Is there anything that you can do to enhance the power of branded bags even further? Well, yes. They have to be functional, that’s a given – so strength in construction is important. But they can also be attractive. An aesthetically pleasing or trendy design will maximise the use the recipient makes of it and promote re-use on other occasions. This means that great design and high-quality printing contribute to the environmental friendliness of carrier bags. Of course, any copywriting on the bag must sell the brand, product or concept being promoted. It should be short and sweet – and correctly spelled!

Carrier bag report removed from EA website

Tuesday, May 31st, 2011

Mystery surrounds the decision by the Environment Agency (EA) to remove an influential report from its website. The long-awaited report – which was scheduled for publication in 2007 but did not actually appear until February of this year – was removed from the EA website on 12 April due to ‘a legal query’. Its publication had been broadly welcomed by the packaging industry, as it concluded that cotton bags were actually no greener than plastic bags.

An EA spokeswoman recently told the website packagingnews.co.uk, “We removed the report on the Life Cycle Assessment of Carrier Bags from our website after we received a legal query regarding it. We are making some minor changes to provide clarification on technical points but, at this stage, do not expect the conclusions to change. We plan to publish it again very soon.”

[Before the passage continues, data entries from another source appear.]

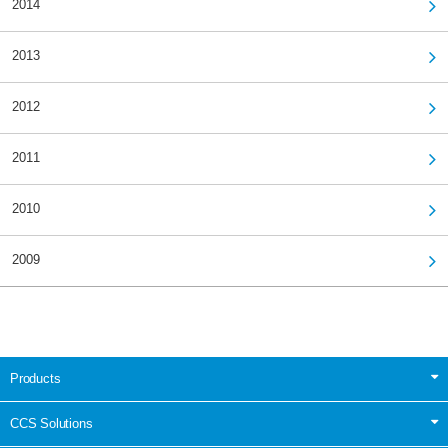
2014
2013
2012
2011
2010
2009
Products
CCS Solutions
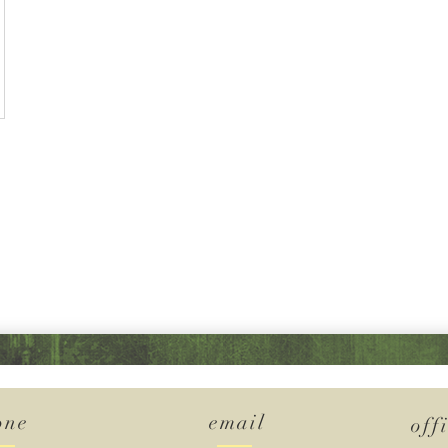
one
email
off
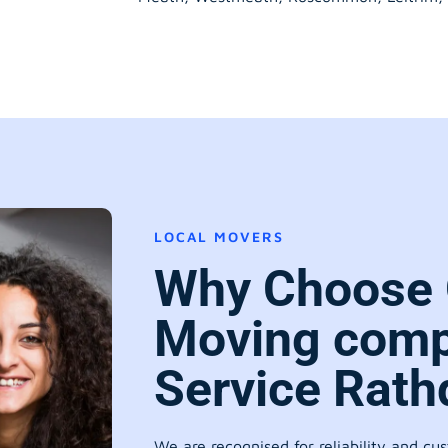
LOCAL MOVERS
Why Choose 
Moving comp
Service Rat
We are recognised for reliability and cu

The EA has not revealed the nature of the legal query, nor the identity of the organisation or individual who raised it. The report shows that HDPE bags are almost 200 times less damaging to the environment than the cotton bags favoured by green campaigners, and that they have less than one third of the C02 emissions of paper bags. Thus, in order to offset the small impact of each plastic bag, consumers would have to use the same cotton bag every working day for a year, or use paper bags at least three times before binning or recycling them. Critics of the report, however, have pointed out that its findings totally ignore the effects of plastic bag litter. All this comes at a pivotal moment, as the EU is considering a Europe-wide ban on single-use plastic bags as part of its plans to reduce the impact of plastic waste.

INCPEN says Waste Review should reflect EA bag report

Friday, April 8th, 2011

INCPEN – the Industry Council for Packaging and the Environment – has stated that Defra’s Waste Review should incorporate the findings of the Environment Agency’s ’suppressed’ report on supermarket carrier bags.

The Environment Agency’s report, published back in February, found that a cotton shopping bag has to be re-used over 130 times to have less environmental impact than a single-use plastic carrier.

INCPEN Director, Jane Bickerstaffe, has said that she welcomes the EA’s study as an important contribution to the debate about carrier bags and that she hopes the government’s Waste Review, due to be published in May, would analyse the science and not take “a knee-jerk reaction” on carrier bags.

Ms Bickerstaffe added, “The Government is keen to use an evidence-based approach to policy. We hope the Waste Review policy will reflect these findings and that other countries will re-think their policies on bags.”

Bickerstaffe has also called on the Welsh Assembly Environment Minister, Jane Davidson, to stop the introduction of a single-use carrier bag charge, due to be introduced this October, and called on Italy to stop its plastic bag ban. She added, “We should not wrongly demonise the bag that actually has the smallest environmental impact.”